Despite the radical predictions contained in Schwarzschild's papers, the scientific community regarded it as a curiosity rather than outrageous. The idea of a singularity troubled many scientists, including Einstein, because it flew in the face of their experience- after all, the world is finite and everything can be weighed and measured.
Leading thinkers of that period could not imagine conditions that would create a singularity but now we know they are common throughout the Universe. Where? In the fates of massive stars and at the center of most, if not all, galaxies!
Like discovering a neighborhood house assumed to be vacant is actually inhabited, over the past decade researchers realized that most galaxies have at least one black hole in residence in their central regions. But these black holes aren't the stellar variety with three to ten times the mass of our Sun. Their size swamps the imagination- they have millions, sometimes billions, of solar masses. Even our home galaxy, the Milky Way, has a four million solar mass black hole located at its center, about 27,000 light years from Earth. Galactically speaking, that places it in our own backyard! Well, there goes the neighborhood!
We also now know that supermassive black holes are inexorably linked to the galaxies that encircle them.
For example, the size of a supermassive black hole appears to have a direct correlation to the galaxy where it exists. Almost a decade ago, researchers calculated that the mass of a supermassive black hole appeared to have a constant relation to the mass of the central part of its galaxy, known as its bulge (think of the yolk in a fried egg). This 1 to 700 relationship supports the notion that the evolution and structure of a galaxy is closely tied to the scale of its black hole.
Other studies found another strong correlation. This one was between the mass of a supermassive black hole and the orbital speed of stars in the outer regions of their galaxy where the direct gravitational influence of the supermassive black hole should be weak: the larger the black hole, the faster the outer stars travel.
Thus it's now believed that black holes are not only common throughout the Cosmos but they play a fundamental role in the formation and evolution of the Universe we inhabit today.
In fact, we would not be here without them.

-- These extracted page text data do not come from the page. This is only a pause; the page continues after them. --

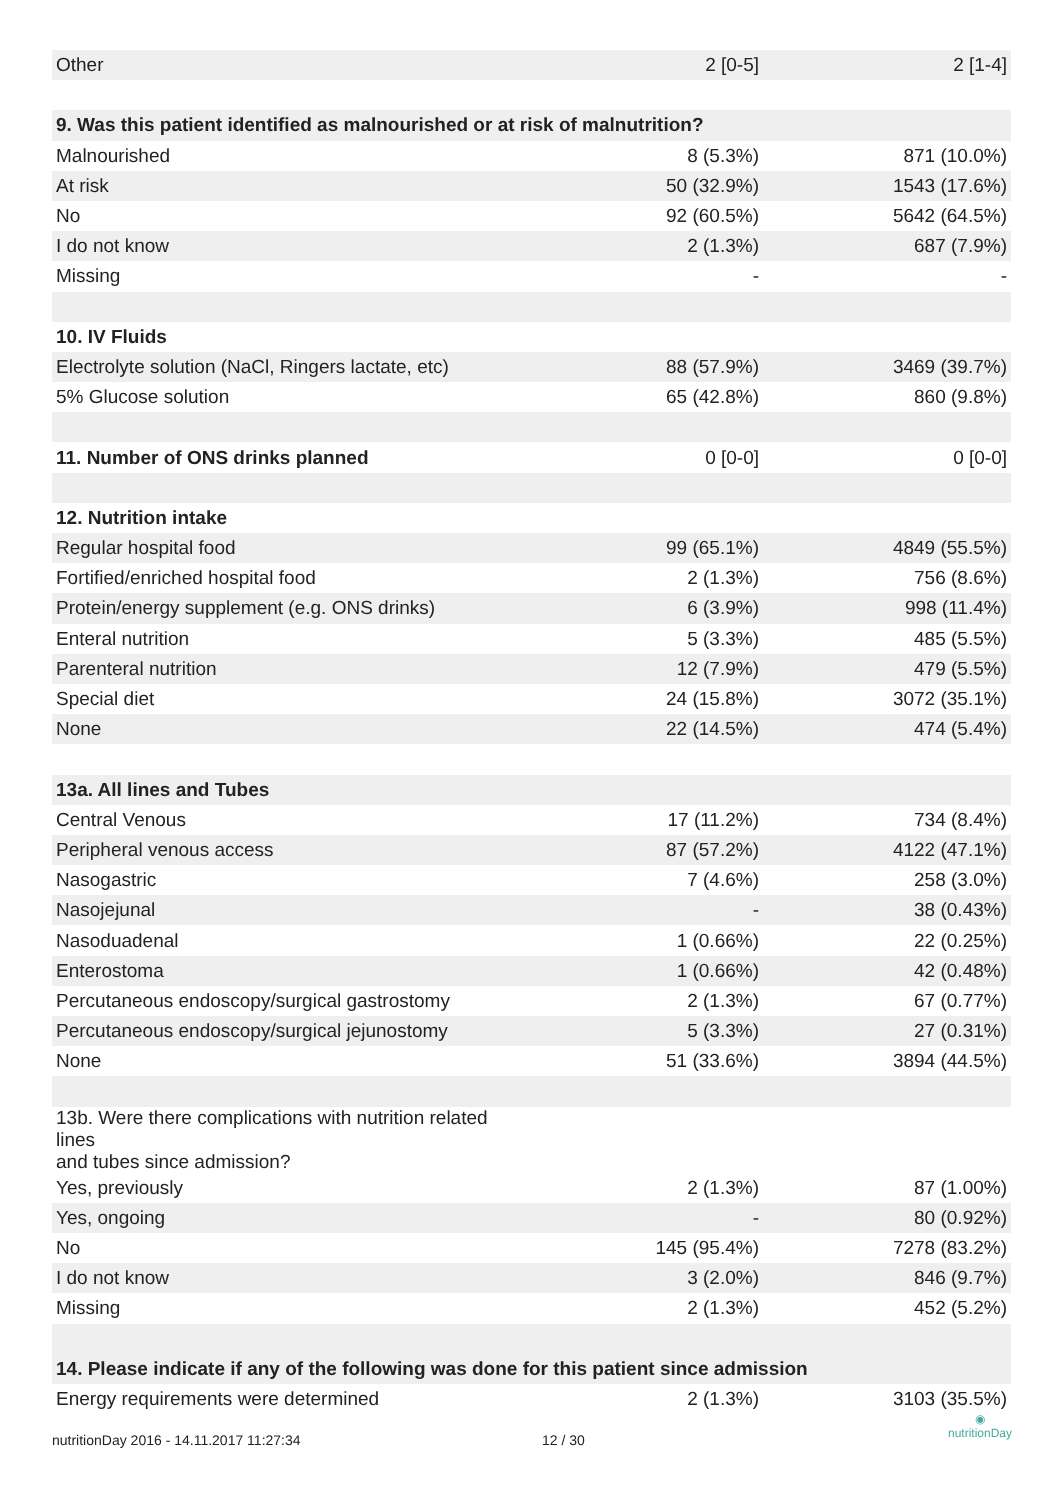| Other | 2 [0-5] | 2 [1-4] |
| 9. Was this patient identified as malnourished or at risk of malnutrition? | | |
| Malnourished | 8 (5.3%) | 871 (10.0%) |
| At risk | 50 (32.9%) | 1543 (17.6%) |
| No | 92 (60.5%) | 5642 (64.5%) |
| I do not know | 2 (1.3%) | 687 (7.9%) |
| Missing | - | - |
| 10. IV Fluids | | |
| Electrolyte solution (NaCl, Ringers lactate, etc) | 88 (57.9%) | 3469 (39.7%) |
| 5% Glucose solution | 65 (42.8%) | 860 (9.8%) |
| 11. Number of ONS drinks planned | 0 [0-0] | 0 [0-0] |
| 12. Nutrition intake | | |
| Regular hospital food | 99 (65.1%) | 4849 (55.5%) |
| Fortified/enriched hospital food | 2 (1.3%) | 756 (8.6%) |
| Protein/energy supplement (e.g. ONS drinks) | 6 (3.9%) | 998 (11.4%) |
| Enteral nutrition | 5 (3.3%) | 485 (5.5%) |
| Parenteral nutrition | 12 (7.9%) | 479 (5.5%) |
| Special diet | 24 (15.8%) | 3072 (35.1%) |
| None | 22 (14.5%) | 474 (5.4%) |
| 13a. All lines and Tubes | | |
| Central Venous | 17 (11.2%) | 734 (8.4%) |
| Peripheral venous access | 87 (57.2%) | 4122 (47.1%) |
| Nasogastric | 7 (4.6%) | 258 (3.0%) |
| Nasojejunal | - | 38 (0.43%) |
| Nasoduadenal | 1 (0.66%) | 22 (0.25%) |
| Enterostoma | 1 (0.66%) | 42 (0.48%) |
| Percutaneous endoscopy/surgical gastrostomy | 2 (1.3%) | 67 (0.77%) |
| Percutaneous endoscopy/surgical jejunostomy | 5 (3.3%) | 27 (0.31%) |
| None | 51 (33.6%) | 3894 (44.5%) |
| 13b. Were there complications with nutrition related lines and tubes since admission? | | |
| Yes, previously | 2 (1.3%) | 87 (1.00%) |
| Yes, ongoing | - | 80 (0.92%) |
| No | 145 (95.4%) | 7278 (83.2%) |
| I do not know | 3 (2.0%) | 846 (9.7%) |
| Missing | 2 (1.3%) | 452 (5.2%) |
| 14. Please indicate if any of the following was done for this patient since admission | | |
| Energy requirements were determined | 2 (1.3%) | 3103 (35.5%) |
nutritionDay 2016 - 14.11.2017 11:27:34 12 / 30
◉
nutritionDay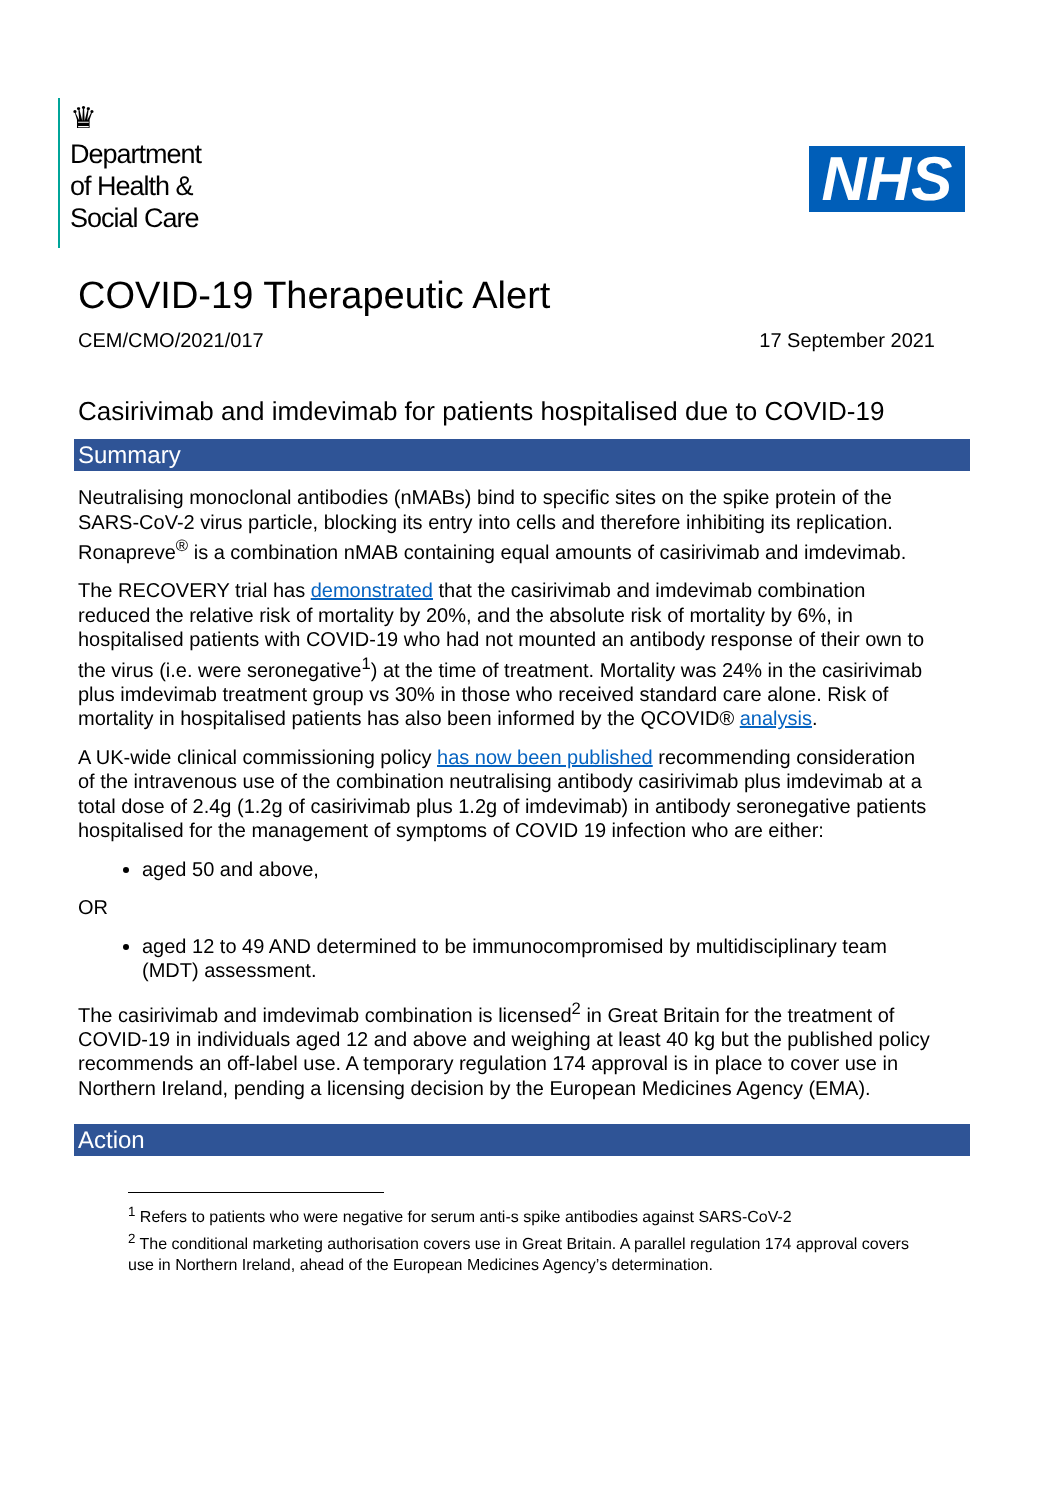♛
Department
of Health &
Social Care
NHS
COVID-19 Therapeutic Alert
CEM/CMO/2021/017 17 September 2021
Casirivimab and imdevimab for patients hospitalised due to COVID-19
Summary
Neutralising monoclonal antibodies (nMABs) bind to specific sites on the spike protein of the SARS-CoV-2 virus particle, blocking its entry into cells and therefore inhibiting its replication. Ronapreve<sup>®</sup> is a combination nMAB containing equal amounts of casirivimab and imdevimab.
The RECOVERY trial has demonstrated that the casirivimab and imdevimab combination reduced the relative risk of mortality by 20%, and the absolute risk of mortality by 6%, in hospitalised patients with COVID-19 who had not mounted an antibody response of their own to the virus (i.e. were seronegative<sup>1</sup>) at the time of treatment. Mortality was 24% in the casirivimab plus imdevimab treatment group vs 30% in those who received standard care alone. Risk of mortality in hospitalised patients has also been informed by the QCOVID® analysis.
A UK-wide clinical commissioning policy has now been published recommending consideration of the intravenous use of the combination neutralising antibody casirivimab plus imdevimab at a total dose of 2.4g (1.2g of casirivimab plus 1.2g of imdevimab) in antibody seronegative patients hospitalised for the management of symptoms of COVID 19 infection who are either:
aged 50 and above,
OR
aged 12 to 49 AND determined to be immunocompromised by multidisciplinary team (MDT) assessment.
The casirivimab and imdevimab combination is licensed<sup>2</sup> in Great Britain for the treatment of COVID-19 in individuals aged 12 and above and weighing at least 40 kg but the published policy recommends an off-label use. A temporary regulation 174 approval is in place to cover use in Northern Ireland, pending a licensing decision by the European Medicines Agency (EMA).
Action
<sup>1</sup> Refers to patients who were negative for serum anti-s spike antibodies against SARS-CoV-2
<sup>2</sup> The conditional marketing authorisation covers use in Great Britain. A parallel regulation 174 approval covers use in Northern Ireland, ahead of the European Medicines Agency’s determination.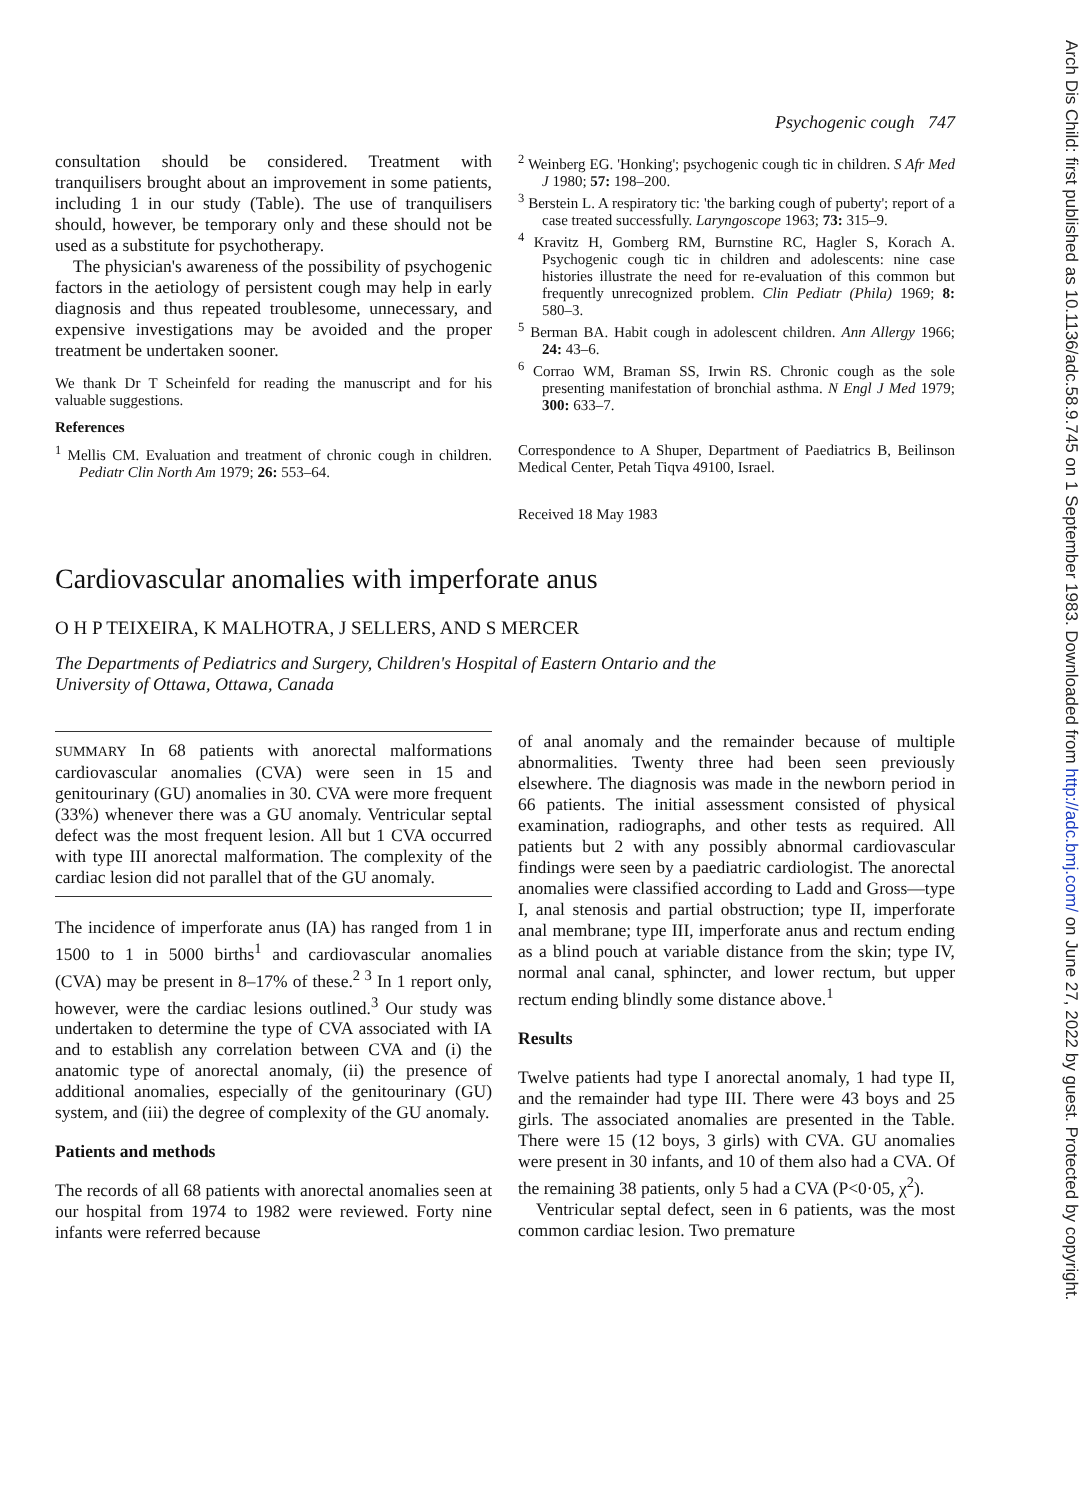Psychogenic cough 747
consultation should be considered. Treatment with tranquilisers brought about an improvement in some patients, including 1 in our study (Table). The use of tranquilisers should, however, be temporary only and these should not be used as a substitute for psychotherapy.
The physician's awareness of the possibility of psychogenic factors in the aetiology of persistent cough may help in early diagnosis and thus repeated troublesome, unnecessary, and expensive investigations may be avoided and the proper treatment be undertaken sooner.
We thank Dr T Scheinfeld for reading the manuscript and for his valuable suggestions.
References
<sup>1</sup> Mellis CM. Evaluation and treatment of chronic cough in children. Pediatr Clin North Am 1979; 26: 553–64.
<sup>2</sup> Weinberg EG. 'Honking'; psychogenic cough tic in children. S Afr Med J 1980; 57: 198–200.
<sup>3</sup> Berstein L. A respiratory tic: 'the barking cough of puberty'; report of a case treated successfully. Laryngoscope 1963; 73: 315–9.
<sup>4</sup> Kravitz H, Gomberg RM, Burnstine RC, Hagler S, Korach A. Psychogenic cough tic in children and adolescents: nine case histories illustrate the need for re-evaluation of this common but frequently unrecognized problem. Clin Pediatr (Phila) 1969; 8: 580–3.
<sup>5</sup> Berman BA. Habit cough in adolescent children. Ann Allergy 1966; 24: 43–6.
<sup>6</sup> Corrao WM, Braman SS, Irwin RS. Chronic cough as the sole presenting manifestation of bronchial asthma. N Engl J Med 1979; 300: 633–7.
Correspondence to A Shuper, Department of Paediatrics B, Beilinson Medical Center, Petah Tiqva 49100, Israel.
Received 18 May 1983
Cardiovascular anomalies with imperforate anus
O H P TEIXEIRA, K MALHOTRA, J SELLERS, AND S MERCER
The Departments of Pediatrics and Surgery, Children's Hospital of Eastern Ontario and the
University of Ottawa, Ottawa, Canada
SUMMARY In 68 patients with anorectal malformations cardiovascular anomalies (CVA) were seen in 15 and genitourinary (GU) anomalies in 30. CVA were more frequent (33%) whenever there was a GU anomaly. Ventricular septal defect was the most frequent lesion. All but 1 CVA occurred with type III anorectal malformation. The complexity of the cardiac lesion did not parallel that of the GU anomaly.
The incidence of imperforate anus (IA) has ranged from 1 in 1500 to 1 in 5000 births<sup>1</sup> and cardiovascular anomalies (CVA) may be present in 8–17% of these.<sup>2 3</sup> In 1 report only, however, were the cardiac lesions outlined.<sup>3</sup> Our study was undertaken to determine the type of CVA associated with IA and to establish any correlation between CVA and (i) the anatomic type of anorectal anomaly, (ii) the presence of additional anomalies, especially of the genitourinary (GU) system, and (iii) the degree of complexity of the GU anomaly.
Patients and methods
The records of all 68 patients with anorectal anomalies seen at our hospital from 1974 to 1982 were reviewed. Forty nine infants were referred because
of anal anomaly and the remainder because of multiple abnormalities. Twenty three had been seen previously elsewhere. The diagnosis was made in the newborn period in 66 patients. The initial assessment consisted of physical examination, radiographs, and other tests as required. All patients but 2 with any possibly abnormal cardiovascular findings were seen by a paediatric cardiologist. The anorectal anomalies were classified according to Ladd and Gross—type I, anal stenosis and partial obstruction; type II, imperforate anal membrane; type III, imperforate anus and rectum ending as a blind pouch at variable distance from the skin; type IV, normal anal canal, sphincter, and lower rectum, but upper rectum ending blindly some distance above.<sup>1</sup>
Results
Twelve patients had type I anorectal anomaly, 1 had type II, and the remainder had type III. There were 43 boys and 25 girls. The associated anomalies are presented in the Table. There were 15 (12 boys, 3 girls) with CVA. GU anomalies were present in 30 infants, and 10 of them also had a CVA. Of the remaining 38 patients, only 5 had a CVA (P<0·05, χ<sup>2</sup>).
Ventricular septal defect, seen in 6 patients, was the most common cardiac lesion. Two premature
Arch Dis Child: first published as 10.1136/adc.58.9.745 on 1 September 1983. Downloaded from http://adc.bmj.com/ on June 27, 2022 by guest. Protected by copyright.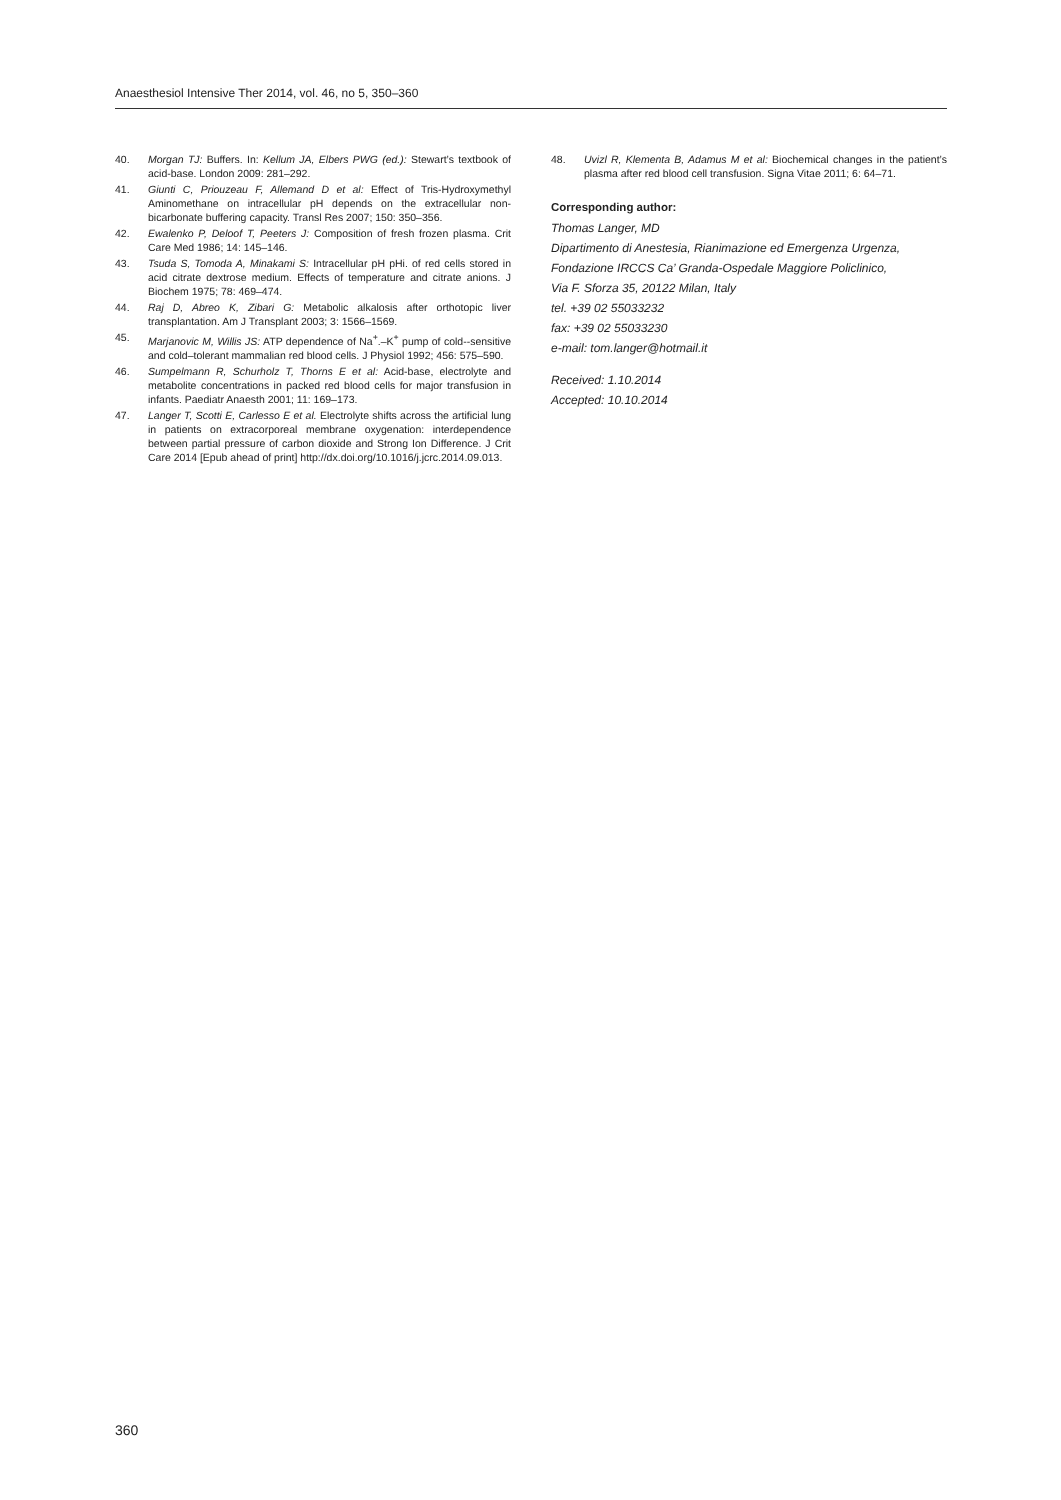Anaesthesiol Intensive Ther 2014, vol. 46, no 5, 350–360
40. Morgan TJ: Buffers. In: Kellum JA, Elbers PWG (ed.): Stewart’s textbook of acid-base. London 2009: 281–292.
41. Giunti C, Priouzeau F, Allemand D et al: Effect of Tris-Hydroxymethyl Aminomethane on intracellular pH depends on the extracellular non-bicarbonate buffering capacity. Transl Res 2007; 150: 350–356.
42. Ewalenko P, Deloof T, Peeters J: Composition of fresh frozen plasma. Crit Care Med 1986; 14: 145–146.
43. Tsuda S, Tomoda A, Minakami S: Intracellular pH pHi. of red cells stored in acid citrate dextrose medium. Effects of temperature and citrate anions. J Biochem 1975; 78: 469–474.
44. Raj D, Abreo K, Zibari G: Metabolic alkalosis after orthotopic liver transplantation. Am J Transplant 2003; 3: 1566–1569.
45. Marjanovic M, Willis JS: ATP dependence of Na<sup>+</sup>.–K<sup>+</sup> pump of cold--sensitive and cold–tolerant mammalian red blood cells. J Physiol 1992; 456: 575–590.
46. Sumpelmann R, Schurholz T, Thorns E et al: Acid-base, electrolyte and metabolite concentrations in packed red blood cells for major transfusion in infants. Paediatr Anaesth 2001; 11: 169–173.
47. Langer T, Scotti E, Carlesso E et al. Electrolyte shifts across the artificial lung in patients on extracorporeal membrane oxygenation: interdependence between partial pressure of carbon dioxide and Strong Ion Difference. J Crit Care 2014 [Epub ahead of print] http://dx.doi.org/10.1016/j.jcrc.2014.09.013.
48. Uvizl R, Klementa B, Adamus M et al: Biochemical changes in the patient’s plasma after red blood cell transfusion. Signa Vitae 2011; 6: 64–71.
Corresponding author:
Thomas Langer, MD
Dipartimento di Anestesia, Rianimazione ed Emergenza Urgenza,
Fondazione IRCCS Ca’ Granda-Ospedale Maggiore Policlinico,
Via F. Sforza 35, 20122 Milan, Italy
tel. +39 02 55033232
fax: +39 02 55033230
e-mail: tom.langer@hotmail.it
Received: 1.10.2014
Accepted: 10.10.2014
360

Although black holes started as a mathematical curiosity that was tolerated by the established scientific community of the early twentieth century, over the decades since Einstein suggested and Schwarzschild revealed their nature, science now sees them as indispensable forces of creation and the sculptors of mighty galaxies.
But, this new understanding compels some to indulge in a bit of speculation that's evocative, intriguing and somewhat disquieting. Could it be possible that the Big Bang was simply the consequence of some universal black hole that accreted all the matter of a previous Universe, imploded then exploded resulting in the Cosmos where humanmankind exists?
For some, it's not only possible but most likely probable.
For example, imagine crossing the event horizon of a black hole. Like plungling in a basket over Niagara, once it's crossed there's no hope of return- you will fall into the singularity and there is nothing that can prevent it. At the same time, you will never receive information from anything that may have preceded and is located closer to the singularity than your current position because no information can escape from within. You can only know about where you are and that which is behind you. Isn't this very similar to the way time functions in our Universe? While we move forward into tomorrow, there is no way for us to know anything about it beforehand. We only have knowledge about the present and all our yesterdays.
So, what's it like to journey past a black hole's event horizon? Some would respond, "Simply look around you."
These ponderings have the earmarks of metaphysical philosophy. Most likely, they can and never will be provisionally confirmed or completely dismissed. Yet, they stir our blood and awaken our yearning to pursue the most fundamental questions of all: where did the Universe, and therefore we ourselves, come from and what waits just over the waterfall's edge."